*** Opening of SUPPLIED INFORMATION ***

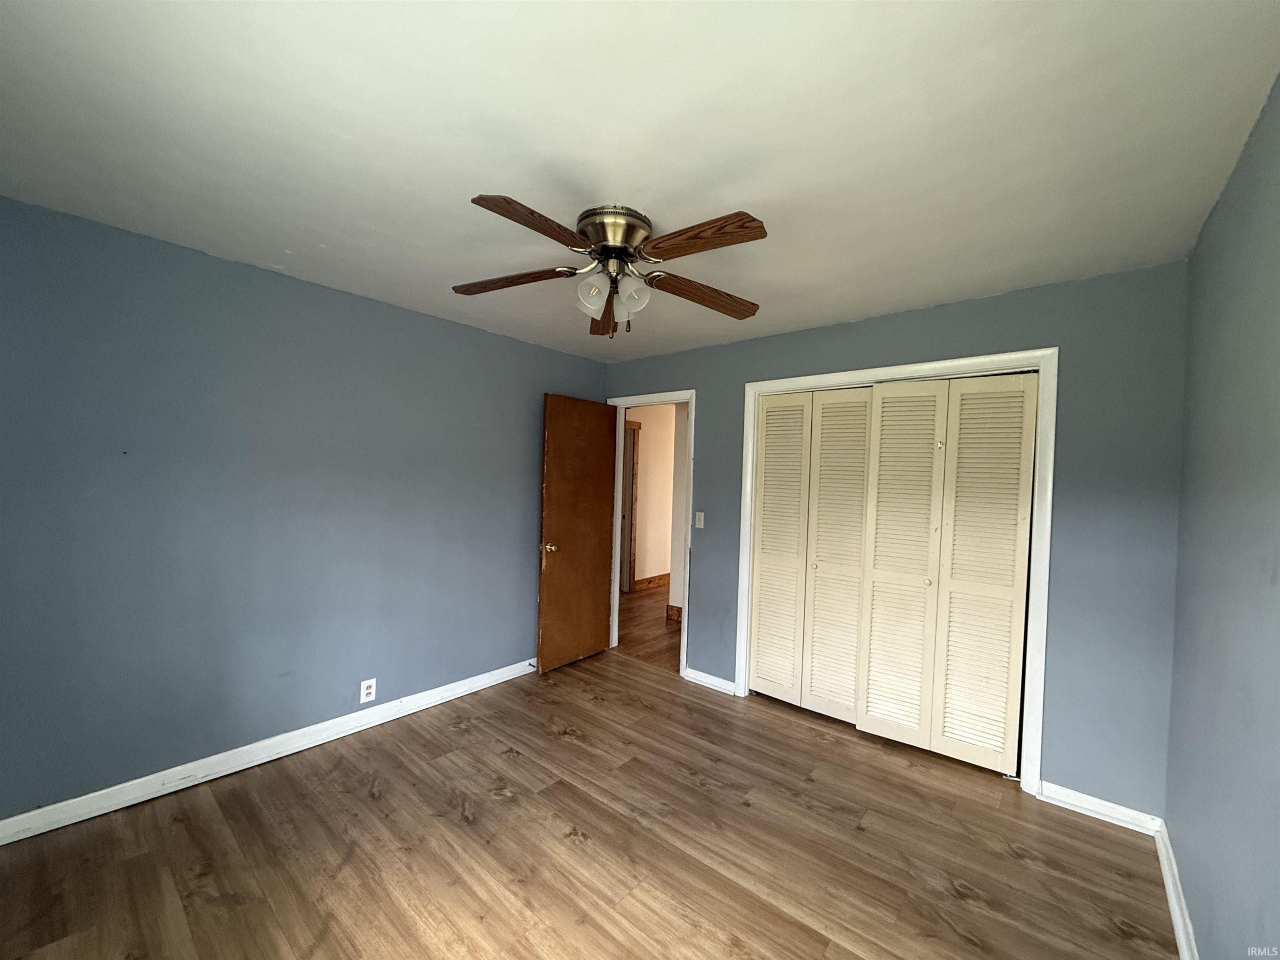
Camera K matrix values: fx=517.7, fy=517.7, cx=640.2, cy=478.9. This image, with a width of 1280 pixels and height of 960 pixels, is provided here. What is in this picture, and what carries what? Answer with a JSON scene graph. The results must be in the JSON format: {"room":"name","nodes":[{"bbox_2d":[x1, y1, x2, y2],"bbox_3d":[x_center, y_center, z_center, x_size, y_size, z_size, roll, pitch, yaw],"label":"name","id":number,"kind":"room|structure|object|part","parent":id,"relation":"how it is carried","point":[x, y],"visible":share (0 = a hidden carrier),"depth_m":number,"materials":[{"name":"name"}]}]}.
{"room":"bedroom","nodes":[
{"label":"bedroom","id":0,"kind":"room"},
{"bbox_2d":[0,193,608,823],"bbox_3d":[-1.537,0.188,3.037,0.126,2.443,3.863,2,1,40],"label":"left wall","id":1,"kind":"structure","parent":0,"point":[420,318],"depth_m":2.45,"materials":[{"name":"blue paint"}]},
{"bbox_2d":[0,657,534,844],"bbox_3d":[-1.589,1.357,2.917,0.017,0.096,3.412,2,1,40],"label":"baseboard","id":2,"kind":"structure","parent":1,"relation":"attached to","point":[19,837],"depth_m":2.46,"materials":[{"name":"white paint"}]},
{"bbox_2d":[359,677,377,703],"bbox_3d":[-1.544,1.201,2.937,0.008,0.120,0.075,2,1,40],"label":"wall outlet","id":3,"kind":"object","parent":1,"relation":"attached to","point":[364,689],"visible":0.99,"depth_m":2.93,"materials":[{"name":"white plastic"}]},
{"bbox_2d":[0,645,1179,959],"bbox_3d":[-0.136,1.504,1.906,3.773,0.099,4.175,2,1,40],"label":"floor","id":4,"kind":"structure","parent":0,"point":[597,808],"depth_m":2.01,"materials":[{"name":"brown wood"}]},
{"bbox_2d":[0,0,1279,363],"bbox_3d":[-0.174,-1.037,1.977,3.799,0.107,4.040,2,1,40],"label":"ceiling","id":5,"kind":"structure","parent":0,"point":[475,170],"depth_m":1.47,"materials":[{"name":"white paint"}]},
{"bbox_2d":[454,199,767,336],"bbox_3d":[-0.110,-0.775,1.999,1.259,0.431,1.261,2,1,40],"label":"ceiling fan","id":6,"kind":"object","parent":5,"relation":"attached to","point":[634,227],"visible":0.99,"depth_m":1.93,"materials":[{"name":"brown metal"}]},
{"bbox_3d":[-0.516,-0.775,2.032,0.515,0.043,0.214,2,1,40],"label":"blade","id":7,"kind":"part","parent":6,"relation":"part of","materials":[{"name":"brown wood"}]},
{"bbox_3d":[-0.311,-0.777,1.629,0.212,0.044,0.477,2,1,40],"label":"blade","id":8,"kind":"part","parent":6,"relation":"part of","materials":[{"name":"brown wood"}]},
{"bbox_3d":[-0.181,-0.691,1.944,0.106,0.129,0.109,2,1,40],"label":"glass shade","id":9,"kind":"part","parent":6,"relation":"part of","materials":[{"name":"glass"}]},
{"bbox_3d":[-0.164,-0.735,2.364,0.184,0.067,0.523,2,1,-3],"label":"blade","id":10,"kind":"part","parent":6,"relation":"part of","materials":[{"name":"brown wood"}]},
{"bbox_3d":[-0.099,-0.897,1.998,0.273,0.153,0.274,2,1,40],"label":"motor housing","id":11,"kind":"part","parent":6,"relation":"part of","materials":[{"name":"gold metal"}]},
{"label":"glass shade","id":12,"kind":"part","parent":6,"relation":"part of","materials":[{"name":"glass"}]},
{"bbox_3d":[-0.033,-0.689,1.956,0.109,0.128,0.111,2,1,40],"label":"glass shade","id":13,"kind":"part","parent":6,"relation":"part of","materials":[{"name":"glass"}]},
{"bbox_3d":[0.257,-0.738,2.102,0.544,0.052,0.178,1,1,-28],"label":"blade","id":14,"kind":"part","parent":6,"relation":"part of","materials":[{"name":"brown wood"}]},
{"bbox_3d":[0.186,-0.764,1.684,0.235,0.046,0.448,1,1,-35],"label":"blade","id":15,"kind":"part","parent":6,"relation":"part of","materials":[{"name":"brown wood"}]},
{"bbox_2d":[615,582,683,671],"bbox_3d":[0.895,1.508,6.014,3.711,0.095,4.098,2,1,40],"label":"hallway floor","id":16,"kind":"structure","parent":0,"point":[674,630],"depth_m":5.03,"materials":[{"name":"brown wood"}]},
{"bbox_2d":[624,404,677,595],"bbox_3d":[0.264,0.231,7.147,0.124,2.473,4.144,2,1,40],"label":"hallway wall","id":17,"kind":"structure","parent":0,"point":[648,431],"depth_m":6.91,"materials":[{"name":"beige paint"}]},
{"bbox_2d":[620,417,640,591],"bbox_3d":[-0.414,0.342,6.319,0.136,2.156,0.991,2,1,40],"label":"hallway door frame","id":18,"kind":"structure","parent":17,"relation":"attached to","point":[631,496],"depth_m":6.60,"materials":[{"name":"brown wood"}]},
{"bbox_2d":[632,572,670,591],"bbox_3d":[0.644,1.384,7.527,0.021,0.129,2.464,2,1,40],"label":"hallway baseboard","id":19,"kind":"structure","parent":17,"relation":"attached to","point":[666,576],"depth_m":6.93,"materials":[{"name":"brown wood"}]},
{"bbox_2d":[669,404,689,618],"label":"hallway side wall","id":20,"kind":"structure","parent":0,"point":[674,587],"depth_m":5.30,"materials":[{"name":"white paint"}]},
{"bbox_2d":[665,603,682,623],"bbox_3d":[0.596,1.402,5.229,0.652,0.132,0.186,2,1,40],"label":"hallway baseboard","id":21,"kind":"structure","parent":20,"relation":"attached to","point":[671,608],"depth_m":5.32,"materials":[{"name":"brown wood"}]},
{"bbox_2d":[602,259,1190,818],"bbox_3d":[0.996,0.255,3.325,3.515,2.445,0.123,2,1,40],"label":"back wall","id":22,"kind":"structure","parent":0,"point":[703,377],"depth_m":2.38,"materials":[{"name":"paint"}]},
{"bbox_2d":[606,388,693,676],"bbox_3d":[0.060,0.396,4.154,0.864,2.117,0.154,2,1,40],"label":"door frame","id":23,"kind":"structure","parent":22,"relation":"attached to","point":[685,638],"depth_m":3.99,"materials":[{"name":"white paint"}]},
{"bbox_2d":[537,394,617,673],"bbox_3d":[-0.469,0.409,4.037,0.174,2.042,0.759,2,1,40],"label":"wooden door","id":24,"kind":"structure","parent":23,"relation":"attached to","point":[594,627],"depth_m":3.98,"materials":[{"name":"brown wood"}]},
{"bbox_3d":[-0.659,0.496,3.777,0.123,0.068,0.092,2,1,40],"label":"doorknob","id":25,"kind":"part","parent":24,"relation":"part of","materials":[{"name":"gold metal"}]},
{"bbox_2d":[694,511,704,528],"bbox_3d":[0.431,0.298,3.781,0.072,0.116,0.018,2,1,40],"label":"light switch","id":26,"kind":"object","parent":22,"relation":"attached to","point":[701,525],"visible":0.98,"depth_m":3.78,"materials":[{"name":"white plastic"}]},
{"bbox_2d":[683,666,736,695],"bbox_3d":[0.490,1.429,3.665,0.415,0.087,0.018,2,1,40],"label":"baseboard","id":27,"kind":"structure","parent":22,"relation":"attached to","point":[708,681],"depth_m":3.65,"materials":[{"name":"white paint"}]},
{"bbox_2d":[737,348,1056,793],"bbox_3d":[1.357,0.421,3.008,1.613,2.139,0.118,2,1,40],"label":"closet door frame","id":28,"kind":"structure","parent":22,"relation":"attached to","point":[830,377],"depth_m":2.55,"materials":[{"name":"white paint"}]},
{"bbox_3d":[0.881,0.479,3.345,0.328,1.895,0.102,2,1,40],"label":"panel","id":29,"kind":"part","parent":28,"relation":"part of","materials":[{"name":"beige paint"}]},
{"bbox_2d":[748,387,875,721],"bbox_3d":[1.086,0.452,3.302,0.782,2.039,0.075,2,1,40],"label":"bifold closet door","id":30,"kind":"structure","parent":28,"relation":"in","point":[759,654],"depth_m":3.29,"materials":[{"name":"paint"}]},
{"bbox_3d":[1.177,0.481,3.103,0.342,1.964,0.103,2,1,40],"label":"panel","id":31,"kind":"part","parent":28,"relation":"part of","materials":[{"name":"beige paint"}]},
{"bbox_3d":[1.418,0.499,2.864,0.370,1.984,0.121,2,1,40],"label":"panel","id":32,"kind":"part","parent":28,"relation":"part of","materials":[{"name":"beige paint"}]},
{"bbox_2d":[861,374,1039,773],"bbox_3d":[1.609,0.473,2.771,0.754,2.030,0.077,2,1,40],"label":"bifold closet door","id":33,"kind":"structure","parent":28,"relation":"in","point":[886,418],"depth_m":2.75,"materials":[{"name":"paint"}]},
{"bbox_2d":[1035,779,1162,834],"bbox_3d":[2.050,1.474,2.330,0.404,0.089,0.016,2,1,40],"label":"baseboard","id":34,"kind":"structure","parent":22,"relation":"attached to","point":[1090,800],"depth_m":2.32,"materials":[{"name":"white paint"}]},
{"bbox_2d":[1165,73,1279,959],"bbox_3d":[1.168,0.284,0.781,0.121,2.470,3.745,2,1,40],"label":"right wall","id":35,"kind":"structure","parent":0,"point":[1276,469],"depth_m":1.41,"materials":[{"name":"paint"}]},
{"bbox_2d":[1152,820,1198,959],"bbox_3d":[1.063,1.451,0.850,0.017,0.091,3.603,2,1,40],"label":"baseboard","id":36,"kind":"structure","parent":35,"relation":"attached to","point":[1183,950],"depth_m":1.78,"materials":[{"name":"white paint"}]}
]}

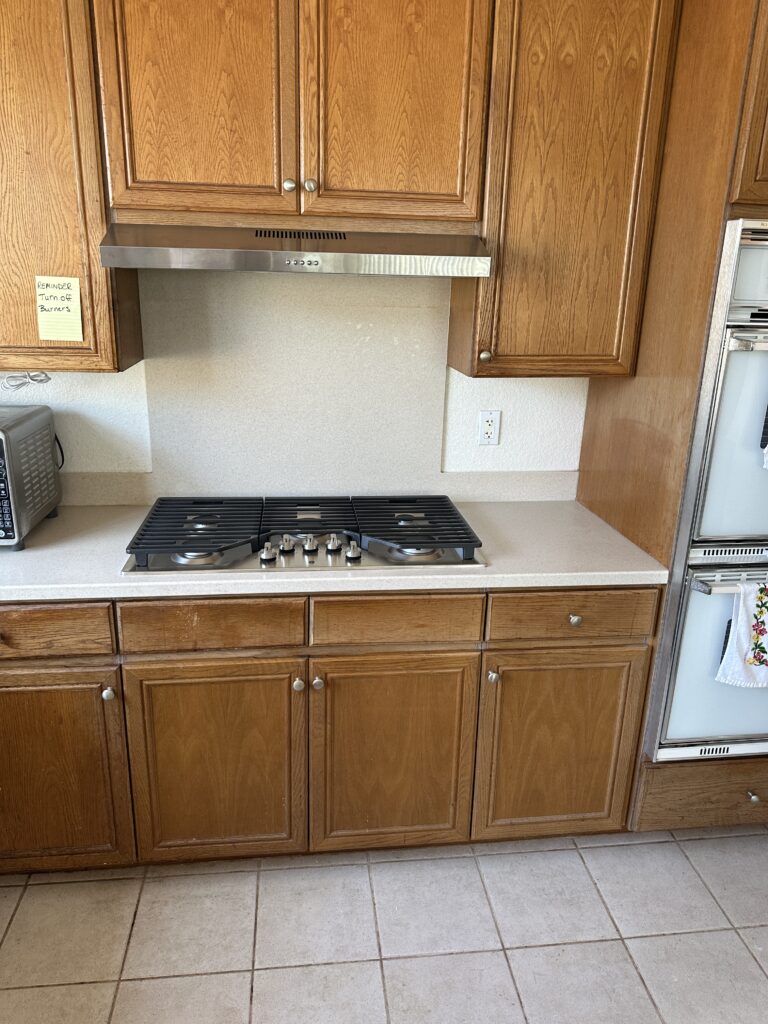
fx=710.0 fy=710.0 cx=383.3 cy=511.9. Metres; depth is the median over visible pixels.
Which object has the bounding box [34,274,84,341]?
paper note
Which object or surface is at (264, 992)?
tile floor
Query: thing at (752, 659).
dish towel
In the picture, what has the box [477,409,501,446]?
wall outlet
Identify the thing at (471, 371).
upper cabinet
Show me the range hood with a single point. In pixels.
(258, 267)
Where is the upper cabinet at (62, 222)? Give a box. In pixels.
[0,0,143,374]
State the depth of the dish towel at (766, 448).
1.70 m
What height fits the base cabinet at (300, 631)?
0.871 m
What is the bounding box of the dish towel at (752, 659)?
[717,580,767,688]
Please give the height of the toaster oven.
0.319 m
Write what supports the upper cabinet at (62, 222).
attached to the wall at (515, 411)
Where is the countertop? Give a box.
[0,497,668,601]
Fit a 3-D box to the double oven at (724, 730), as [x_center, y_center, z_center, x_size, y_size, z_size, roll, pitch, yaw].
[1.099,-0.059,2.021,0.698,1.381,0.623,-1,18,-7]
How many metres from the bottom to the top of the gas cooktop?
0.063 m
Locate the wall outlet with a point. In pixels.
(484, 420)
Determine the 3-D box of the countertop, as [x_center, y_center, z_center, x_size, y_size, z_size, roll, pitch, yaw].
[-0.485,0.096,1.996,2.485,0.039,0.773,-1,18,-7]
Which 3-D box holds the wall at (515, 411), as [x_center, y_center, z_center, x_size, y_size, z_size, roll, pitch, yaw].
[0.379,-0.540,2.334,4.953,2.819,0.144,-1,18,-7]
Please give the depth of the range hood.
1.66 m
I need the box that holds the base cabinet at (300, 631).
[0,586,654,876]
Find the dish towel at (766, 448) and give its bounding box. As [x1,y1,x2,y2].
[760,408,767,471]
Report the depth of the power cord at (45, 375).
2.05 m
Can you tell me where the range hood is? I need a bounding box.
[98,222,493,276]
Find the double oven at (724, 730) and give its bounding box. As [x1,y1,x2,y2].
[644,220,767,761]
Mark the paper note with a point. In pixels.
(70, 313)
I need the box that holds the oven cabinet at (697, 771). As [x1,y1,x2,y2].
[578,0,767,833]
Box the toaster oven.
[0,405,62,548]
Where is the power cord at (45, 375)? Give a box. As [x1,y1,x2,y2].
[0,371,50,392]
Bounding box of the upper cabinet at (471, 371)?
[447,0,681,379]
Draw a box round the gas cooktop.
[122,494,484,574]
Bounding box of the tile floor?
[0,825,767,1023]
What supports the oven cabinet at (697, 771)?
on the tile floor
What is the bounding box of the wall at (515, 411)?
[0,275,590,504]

*** Close of SUPPLIED INFORMATION ***

### ACTION ITEM
Please write out the lines that run from the one with "Find the dish" to the end of the records, both included, exactly as they appear.

### WRITTEN SOLUTION
Find the dish towel at (766, 448) and give its bounding box. As [x1,y1,x2,y2].
[760,408,767,471]
Report the depth of the power cord at (45, 375).
2.05 m
Can you tell me where the range hood is? I need a bounding box.
[98,222,493,276]
Find the double oven at (724, 730) and give its bounding box. As [x1,y1,x2,y2].
[644,220,767,761]
Mark the paper note with a point. In pixels.
(70, 313)
I need the box that holds the oven cabinet at (697, 771). As [x1,y1,x2,y2].
[578,0,767,833]
Box the toaster oven.
[0,405,62,548]
Where is the power cord at (45, 375)? Give a box. As [x1,y1,x2,y2].
[0,371,50,392]
Bounding box of the upper cabinet at (471, 371)?
[447,0,681,379]
Draw a box round the gas cooktop.
[122,494,484,574]
Bounding box of the tile floor?
[0,825,767,1023]
What supports the oven cabinet at (697, 771)?
on the tile floor
What is the bounding box of the wall at (515, 411)?
[0,275,590,504]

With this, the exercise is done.